Washington Nixes Spring Bear Hunt — Thank You
Just in time to save Washington’s black bears at their most vulnerable, last weekend the state’s Fish and Wildlife Commission voted 5-4 against a proposed 2022 spring bear-hunting season.
“This vote will protect bear cubs from being orphaned by a reckless spring hunt,” said the Center’s Sophia Ressler. “It reeks of corruption that department staff and commissioners did the bidding of bear hunters by pushing this proposal to the commission only days before Gov. Inslee appointed new members.”

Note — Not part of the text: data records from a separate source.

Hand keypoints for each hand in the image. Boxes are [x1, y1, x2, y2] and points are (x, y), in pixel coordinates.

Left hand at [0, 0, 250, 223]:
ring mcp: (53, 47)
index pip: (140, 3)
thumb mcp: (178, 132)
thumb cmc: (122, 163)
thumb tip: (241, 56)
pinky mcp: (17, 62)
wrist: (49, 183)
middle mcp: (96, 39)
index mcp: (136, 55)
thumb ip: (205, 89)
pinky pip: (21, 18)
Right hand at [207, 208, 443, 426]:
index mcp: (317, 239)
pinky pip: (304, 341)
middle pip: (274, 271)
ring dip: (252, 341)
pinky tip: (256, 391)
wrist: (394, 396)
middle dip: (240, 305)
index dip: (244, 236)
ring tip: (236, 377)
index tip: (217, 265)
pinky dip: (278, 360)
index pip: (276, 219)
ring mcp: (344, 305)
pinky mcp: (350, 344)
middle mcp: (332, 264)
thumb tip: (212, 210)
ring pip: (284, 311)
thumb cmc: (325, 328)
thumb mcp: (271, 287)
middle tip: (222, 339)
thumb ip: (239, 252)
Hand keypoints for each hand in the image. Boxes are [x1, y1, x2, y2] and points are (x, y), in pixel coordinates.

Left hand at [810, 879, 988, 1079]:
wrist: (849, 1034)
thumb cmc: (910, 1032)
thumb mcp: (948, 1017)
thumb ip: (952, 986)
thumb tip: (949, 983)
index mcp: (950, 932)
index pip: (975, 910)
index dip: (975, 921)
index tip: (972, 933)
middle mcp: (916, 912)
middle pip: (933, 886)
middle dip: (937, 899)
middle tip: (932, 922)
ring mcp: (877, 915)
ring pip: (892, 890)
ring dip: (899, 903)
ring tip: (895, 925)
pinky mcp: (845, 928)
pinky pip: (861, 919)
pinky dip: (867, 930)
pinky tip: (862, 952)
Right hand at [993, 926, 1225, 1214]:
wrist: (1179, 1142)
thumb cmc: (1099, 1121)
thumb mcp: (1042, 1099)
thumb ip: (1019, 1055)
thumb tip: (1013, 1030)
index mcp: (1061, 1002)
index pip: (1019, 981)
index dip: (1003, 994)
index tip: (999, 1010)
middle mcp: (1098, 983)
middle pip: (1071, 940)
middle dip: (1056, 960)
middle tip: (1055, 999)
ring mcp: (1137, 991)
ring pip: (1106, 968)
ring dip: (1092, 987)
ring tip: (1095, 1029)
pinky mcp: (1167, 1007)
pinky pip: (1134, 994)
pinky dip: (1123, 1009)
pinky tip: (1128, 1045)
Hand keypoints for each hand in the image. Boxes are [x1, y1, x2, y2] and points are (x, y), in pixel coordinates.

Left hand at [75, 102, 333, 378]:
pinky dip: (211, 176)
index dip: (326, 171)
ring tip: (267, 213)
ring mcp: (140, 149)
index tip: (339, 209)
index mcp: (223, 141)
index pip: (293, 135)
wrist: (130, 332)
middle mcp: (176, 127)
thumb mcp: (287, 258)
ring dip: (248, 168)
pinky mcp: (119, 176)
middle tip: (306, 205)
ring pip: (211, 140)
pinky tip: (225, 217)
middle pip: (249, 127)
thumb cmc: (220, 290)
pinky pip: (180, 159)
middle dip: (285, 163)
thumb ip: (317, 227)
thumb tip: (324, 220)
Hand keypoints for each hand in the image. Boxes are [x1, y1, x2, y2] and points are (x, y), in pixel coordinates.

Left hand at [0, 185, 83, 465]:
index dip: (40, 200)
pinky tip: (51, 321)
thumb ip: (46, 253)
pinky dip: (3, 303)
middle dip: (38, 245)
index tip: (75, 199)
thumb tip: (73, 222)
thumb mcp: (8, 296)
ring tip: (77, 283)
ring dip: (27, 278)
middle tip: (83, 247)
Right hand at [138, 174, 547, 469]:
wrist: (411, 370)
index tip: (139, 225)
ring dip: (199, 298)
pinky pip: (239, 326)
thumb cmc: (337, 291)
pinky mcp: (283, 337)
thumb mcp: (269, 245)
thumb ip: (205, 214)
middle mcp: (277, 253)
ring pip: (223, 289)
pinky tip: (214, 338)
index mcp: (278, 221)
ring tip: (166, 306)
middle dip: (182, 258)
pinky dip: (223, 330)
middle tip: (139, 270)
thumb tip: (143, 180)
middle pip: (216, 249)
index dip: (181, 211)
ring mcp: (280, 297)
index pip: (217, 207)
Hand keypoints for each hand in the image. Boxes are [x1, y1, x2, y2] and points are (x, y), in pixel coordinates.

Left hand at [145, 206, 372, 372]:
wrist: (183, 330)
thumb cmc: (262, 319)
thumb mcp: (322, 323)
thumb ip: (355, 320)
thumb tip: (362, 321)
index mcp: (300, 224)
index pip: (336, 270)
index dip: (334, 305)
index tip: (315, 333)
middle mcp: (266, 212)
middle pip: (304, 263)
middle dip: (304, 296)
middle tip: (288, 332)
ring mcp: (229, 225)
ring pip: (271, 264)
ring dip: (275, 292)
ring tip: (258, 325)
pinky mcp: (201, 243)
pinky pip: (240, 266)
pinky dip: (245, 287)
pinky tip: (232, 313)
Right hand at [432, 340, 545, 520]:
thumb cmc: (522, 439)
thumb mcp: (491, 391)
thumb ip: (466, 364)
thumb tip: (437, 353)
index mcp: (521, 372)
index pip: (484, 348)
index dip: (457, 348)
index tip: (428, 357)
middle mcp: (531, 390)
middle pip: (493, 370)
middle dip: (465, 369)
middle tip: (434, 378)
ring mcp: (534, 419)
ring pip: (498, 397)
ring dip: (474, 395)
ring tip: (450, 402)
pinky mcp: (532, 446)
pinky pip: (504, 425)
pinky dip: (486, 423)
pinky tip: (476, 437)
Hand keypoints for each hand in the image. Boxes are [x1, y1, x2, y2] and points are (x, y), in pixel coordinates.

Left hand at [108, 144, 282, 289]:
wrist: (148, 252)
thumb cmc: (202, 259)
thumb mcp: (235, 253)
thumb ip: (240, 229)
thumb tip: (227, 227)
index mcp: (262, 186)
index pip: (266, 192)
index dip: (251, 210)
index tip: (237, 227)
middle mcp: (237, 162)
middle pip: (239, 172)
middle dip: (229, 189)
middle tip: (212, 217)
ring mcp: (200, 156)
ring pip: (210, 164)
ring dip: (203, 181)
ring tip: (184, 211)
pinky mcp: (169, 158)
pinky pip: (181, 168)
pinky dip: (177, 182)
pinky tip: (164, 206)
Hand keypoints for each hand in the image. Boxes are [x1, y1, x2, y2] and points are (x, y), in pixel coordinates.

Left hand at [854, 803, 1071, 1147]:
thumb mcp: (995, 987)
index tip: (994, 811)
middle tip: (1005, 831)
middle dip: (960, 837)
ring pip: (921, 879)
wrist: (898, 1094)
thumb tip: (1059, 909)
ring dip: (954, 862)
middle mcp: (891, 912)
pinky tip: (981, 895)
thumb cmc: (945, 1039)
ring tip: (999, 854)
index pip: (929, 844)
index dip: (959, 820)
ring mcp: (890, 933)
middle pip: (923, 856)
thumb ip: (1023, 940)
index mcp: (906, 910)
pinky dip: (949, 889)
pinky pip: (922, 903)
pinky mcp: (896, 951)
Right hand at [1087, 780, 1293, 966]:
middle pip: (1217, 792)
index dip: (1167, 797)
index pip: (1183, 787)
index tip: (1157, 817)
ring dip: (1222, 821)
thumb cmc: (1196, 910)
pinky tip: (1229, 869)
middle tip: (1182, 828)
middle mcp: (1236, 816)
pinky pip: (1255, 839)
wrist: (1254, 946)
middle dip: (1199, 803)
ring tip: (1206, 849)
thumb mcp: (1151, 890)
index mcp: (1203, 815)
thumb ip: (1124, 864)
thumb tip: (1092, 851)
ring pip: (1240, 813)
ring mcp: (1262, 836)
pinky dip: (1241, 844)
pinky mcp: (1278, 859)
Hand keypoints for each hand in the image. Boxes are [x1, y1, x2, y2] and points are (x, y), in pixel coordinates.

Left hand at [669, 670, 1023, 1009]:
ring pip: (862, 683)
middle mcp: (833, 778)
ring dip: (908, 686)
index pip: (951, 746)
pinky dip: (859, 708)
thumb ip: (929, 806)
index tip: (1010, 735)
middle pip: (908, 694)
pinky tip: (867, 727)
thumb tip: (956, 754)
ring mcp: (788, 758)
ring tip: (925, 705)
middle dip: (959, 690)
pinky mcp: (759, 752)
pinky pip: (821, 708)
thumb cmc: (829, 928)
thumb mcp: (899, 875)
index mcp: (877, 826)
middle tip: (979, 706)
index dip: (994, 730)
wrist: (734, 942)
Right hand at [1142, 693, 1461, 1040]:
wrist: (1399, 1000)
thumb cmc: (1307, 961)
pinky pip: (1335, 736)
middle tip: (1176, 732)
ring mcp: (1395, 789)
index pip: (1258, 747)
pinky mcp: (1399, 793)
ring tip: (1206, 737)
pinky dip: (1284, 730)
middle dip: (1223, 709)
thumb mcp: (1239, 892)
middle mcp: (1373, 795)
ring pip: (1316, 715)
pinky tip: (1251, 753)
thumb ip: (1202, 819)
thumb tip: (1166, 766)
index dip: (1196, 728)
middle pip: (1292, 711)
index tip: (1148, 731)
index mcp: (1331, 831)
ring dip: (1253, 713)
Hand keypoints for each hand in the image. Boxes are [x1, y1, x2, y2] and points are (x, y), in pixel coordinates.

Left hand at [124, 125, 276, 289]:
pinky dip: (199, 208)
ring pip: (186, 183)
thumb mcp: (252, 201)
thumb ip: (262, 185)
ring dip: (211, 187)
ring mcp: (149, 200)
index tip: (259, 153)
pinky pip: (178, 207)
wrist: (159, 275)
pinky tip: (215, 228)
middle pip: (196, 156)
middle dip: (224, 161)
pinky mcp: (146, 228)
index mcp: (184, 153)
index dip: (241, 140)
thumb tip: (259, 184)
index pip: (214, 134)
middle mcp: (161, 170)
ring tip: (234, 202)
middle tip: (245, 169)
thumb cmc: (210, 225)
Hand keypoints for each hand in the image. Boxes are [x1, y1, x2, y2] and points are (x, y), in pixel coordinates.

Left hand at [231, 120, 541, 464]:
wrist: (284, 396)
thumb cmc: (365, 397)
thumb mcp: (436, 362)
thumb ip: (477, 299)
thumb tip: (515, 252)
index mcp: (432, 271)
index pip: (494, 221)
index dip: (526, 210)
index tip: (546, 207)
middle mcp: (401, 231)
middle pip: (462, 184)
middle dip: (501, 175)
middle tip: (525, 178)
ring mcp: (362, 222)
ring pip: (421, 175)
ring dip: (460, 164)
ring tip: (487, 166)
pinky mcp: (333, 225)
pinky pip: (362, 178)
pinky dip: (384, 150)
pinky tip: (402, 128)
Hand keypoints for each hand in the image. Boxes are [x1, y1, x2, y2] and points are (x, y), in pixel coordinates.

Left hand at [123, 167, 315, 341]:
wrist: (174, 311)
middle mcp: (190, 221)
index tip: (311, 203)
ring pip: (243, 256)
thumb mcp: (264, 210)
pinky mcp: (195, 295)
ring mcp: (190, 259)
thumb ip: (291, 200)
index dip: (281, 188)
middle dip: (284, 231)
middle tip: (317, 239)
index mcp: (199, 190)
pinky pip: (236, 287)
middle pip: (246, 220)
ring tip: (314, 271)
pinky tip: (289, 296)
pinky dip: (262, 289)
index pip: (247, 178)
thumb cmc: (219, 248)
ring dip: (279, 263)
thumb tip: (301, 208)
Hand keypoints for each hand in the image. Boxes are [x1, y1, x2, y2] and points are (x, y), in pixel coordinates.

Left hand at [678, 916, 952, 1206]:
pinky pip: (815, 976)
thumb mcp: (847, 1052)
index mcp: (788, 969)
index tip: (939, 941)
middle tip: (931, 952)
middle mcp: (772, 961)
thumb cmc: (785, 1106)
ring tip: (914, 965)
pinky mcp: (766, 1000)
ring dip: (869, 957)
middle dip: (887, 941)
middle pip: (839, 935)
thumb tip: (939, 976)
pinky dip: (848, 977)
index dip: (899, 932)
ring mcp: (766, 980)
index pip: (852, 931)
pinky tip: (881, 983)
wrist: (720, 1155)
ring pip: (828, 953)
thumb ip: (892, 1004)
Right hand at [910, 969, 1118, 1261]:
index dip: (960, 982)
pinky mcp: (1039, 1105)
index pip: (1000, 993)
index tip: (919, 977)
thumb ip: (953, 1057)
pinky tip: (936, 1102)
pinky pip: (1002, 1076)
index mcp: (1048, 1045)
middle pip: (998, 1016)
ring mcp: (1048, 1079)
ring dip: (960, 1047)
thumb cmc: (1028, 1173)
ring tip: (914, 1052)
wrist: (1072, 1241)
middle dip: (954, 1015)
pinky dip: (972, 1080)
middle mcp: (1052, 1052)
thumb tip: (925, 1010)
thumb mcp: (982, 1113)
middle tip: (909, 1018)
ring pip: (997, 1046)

Supporters like you sent in more than 3,800 comments opposing this unsporting, inhumane hunt. Thanks — your actions made a difference.
Rare Bats May Finally Get Full Protection
In a hard-won victory for one of the world’s most endangered flying mammals, the Fish and Wildlife Service this week proposed to protect northern long-eared bats as endangered under the Endangered Species Act.
Following a 2010 Center petition, the Service originally proposed this protection in 2013. But in 2015 it backpedaled and put weaker safeguards in place — letting logging, drilling, mining and other threats decimate the species’ habitat. After the Center and allies sued, a judge threw out that decision and ordered the Service to revisit it.
Northern long-eared bats have longer ears, longer tails and larger wing surfaces than other similarly sized bats. Once common in many U.S. states and eastern Canada, they’ve declined by almost 99%, largely due to the white-nose syndrome disease that has killed bats by the millions.
Suit Aims to Save Species From Cadmium Pollution
Cadmium is a cancer-causer that’s toxic to people and wildlife alike — and it builds up throughout the food chain. Yet in 2016, the U.S. Environmental Protection Agency approved a 188% increase in how much of this heavy metal it will allow in U.S. waters, ignoring warnings from NOAA Fisheries that it could harm endangered species like sturgeon, Atlantic salmon and sea turtles.
So this Tuesday the Center filed suit.
“When the EPA nearly triples the allowable water pollution from a heavy metal it knows harms endangered fish and sea turtles, it’s clear Big Oil and Big Ag are calling the shots,” said Hannah Connor, a senior attorney with the Center’s Environmental Health program.
That’s Wild: 10-Armed Octopus Ancestor Predated Dinosaurs
According to scientists, a 330-million-year-old fossil of an octopus ancestor with 10 arms, found in Montana in 1988 and now newly analyzed, shows that the eight-armed cephalopods we know and love today originated well before the time of the dinosaurs.